▶ **Exercise**:
Pick out each line in the rows below that contains the word "shoulder".

▶ **Material for this exercise**:

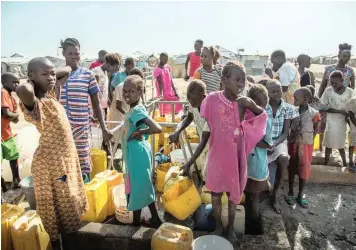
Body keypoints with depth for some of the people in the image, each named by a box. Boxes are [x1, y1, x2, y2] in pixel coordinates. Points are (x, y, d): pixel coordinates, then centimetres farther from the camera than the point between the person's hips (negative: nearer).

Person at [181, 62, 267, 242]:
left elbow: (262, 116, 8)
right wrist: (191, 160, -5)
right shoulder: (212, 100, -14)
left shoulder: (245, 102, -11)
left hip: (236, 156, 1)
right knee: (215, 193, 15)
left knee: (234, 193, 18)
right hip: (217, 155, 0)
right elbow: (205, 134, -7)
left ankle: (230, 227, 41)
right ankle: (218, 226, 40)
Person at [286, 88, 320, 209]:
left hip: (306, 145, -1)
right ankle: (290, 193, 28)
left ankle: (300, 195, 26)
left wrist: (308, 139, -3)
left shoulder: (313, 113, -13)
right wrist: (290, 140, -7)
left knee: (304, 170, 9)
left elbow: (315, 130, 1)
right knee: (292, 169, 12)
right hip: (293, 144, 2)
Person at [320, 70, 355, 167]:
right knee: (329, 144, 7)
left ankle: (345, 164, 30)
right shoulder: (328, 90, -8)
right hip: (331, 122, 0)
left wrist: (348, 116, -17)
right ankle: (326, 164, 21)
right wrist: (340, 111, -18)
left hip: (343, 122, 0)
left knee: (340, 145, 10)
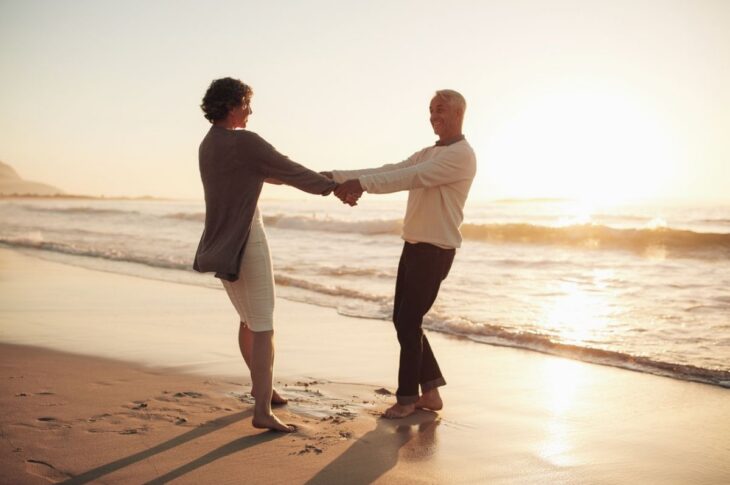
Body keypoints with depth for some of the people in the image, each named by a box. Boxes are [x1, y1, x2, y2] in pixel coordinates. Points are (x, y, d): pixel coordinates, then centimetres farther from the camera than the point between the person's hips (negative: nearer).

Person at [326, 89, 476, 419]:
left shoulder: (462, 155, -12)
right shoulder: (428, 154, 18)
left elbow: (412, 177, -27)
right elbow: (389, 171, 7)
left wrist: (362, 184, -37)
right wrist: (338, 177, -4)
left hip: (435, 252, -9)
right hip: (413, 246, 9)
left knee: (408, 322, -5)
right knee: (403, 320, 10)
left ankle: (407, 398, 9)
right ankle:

▶ **Written reply**:
right shoulder: (212, 100, -14)
left shoulder: (245, 102, -11)
left shoulder: (313, 113, -13)
right shoulder: (328, 90, -8)
left shoulder: (462, 155, -12)
right shoulder: (428, 154, 18)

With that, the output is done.